== Provided data ==
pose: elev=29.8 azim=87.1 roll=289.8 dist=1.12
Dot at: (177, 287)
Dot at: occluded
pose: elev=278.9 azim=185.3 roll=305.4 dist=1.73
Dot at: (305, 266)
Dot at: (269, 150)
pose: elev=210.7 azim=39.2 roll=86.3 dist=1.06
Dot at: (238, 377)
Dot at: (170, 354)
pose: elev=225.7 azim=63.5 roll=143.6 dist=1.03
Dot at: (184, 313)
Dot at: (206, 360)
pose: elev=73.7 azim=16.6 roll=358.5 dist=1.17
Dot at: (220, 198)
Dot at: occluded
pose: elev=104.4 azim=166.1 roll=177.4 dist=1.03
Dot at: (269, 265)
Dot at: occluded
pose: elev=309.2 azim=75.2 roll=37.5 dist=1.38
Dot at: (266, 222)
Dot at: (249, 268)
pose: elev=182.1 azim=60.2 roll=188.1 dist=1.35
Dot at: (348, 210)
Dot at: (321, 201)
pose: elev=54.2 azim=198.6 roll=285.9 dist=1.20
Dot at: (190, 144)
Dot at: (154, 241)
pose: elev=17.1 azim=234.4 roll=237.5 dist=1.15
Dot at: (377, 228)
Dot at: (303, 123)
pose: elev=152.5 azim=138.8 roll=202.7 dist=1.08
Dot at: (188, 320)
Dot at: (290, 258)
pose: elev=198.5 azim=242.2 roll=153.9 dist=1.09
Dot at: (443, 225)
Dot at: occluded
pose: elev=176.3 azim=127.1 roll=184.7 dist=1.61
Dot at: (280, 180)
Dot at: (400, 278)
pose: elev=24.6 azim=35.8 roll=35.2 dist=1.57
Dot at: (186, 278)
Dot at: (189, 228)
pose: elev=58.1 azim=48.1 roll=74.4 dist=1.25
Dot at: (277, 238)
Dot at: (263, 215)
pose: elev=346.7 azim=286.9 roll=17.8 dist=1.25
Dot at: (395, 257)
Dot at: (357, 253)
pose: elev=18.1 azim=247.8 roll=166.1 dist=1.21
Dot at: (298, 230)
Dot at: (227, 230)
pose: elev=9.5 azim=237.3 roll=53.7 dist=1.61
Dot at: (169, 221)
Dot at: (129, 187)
===
_Challenge_
Reproduce the rows above word for word, beginning with the line that contains "pose: elev=210.7 azim=39.2" and ending with the line that contains "Dot at: (303, 123)", including both of those lines.

_The result_
pose: elev=210.7 azim=39.2 roll=86.3 dist=1.06
Dot at: (238, 377)
Dot at: (170, 354)
pose: elev=225.7 azim=63.5 roll=143.6 dist=1.03
Dot at: (184, 313)
Dot at: (206, 360)
pose: elev=73.7 azim=16.6 roll=358.5 dist=1.17
Dot at: (220, 198)
Dot at: occluded
pose: elev=104.4 azim=166.1 roll=177.4 dist=1.03
Dot at: (269, 265)
Dot at: occluded
pose: elev=309.2 azim=75.2 roll=37.5 dist=1.38
Dot at: (266, 222)
Dot at: (249, 268)
pose: elev=182.1 azim=60.2 roll=188.1 dist=1.35
Dot at: (348, 210)
Dot at: (321, 201)
pose: elev=54.2 azim=198.6 roll=285.9 dist=1.20
Dot at: (190, 144)
Dot at: (154, 241)
pose: elev=17.1 azim=234.4 roll=237.5 dist=1.15
Dot at: (377, 228)
Dot at: (303, 123)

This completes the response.